The School District of Philadelphia launched the Renaissance Initiative in 2010 to identify and transform chronically low-performing district schools to dramatically improve student achievement. The district initiates this transformation by converting low-performing schools to either district-run turnaround schools, called Promise Academies, or charter-operated schools, called Renaissance Charters. For both models of transformation, the initiative provides additional resources, changes in staffing, and initiates a change in school culture.

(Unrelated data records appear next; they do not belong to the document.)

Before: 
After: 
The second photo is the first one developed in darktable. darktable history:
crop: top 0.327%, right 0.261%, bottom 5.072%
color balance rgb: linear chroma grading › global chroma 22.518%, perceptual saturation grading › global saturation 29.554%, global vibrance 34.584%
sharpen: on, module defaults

The Renaissance Initiative has had variable success improving student test scores on the Pennsylvania System of School Assessment (PSSA), a standards-based test used to measure student attainment. At the time of a December 2013 evaluation, conducted by the School District of Philadelphia, the Renaissance Charters had demonstrated greater success than the Promise Academies, with more than half of Renaissance Charter schools meeting the criteria set by the district for “rapid growth” and the majority of Promise Academies not meeting the criteria.

Of the first three cohorts of the Renaissance Initiative, fifteen of the seventeen Renaissance Charter Schools improved the percentage of students scoring proficient or advanced on the reading PSSA and thirteen of the schools increased the percentage of students scoring proficient or advanced on the math PSSA.

For the six Promise Academy schools initiated in the first three years, only three increased the percentage of students scoring proficient or advanced on the reading PSSA while only one increased the percentage of students scoring proficient or advanced on the math PSSA.

Under the Promise Academy model, new principals are assigned to the turnaround schools and at least half the staff is replaced, with previous staff moving to other schools. Students receive a longer school day three days per week and a summer academy that extends their school year. Students and staff wear uniforms, new world language studies classes are offered, and partnerships are developed through collaborations with local institutions of higher education, community organizations, and compact agreements with parents.

Unlike the Promise Academies, which are all operated by one entity, the Renaissance Charter schools have multiple operators. But unique to all the Renaissance Charter schools, all staff are replaced, and new policies and cultural norms are established by the schools.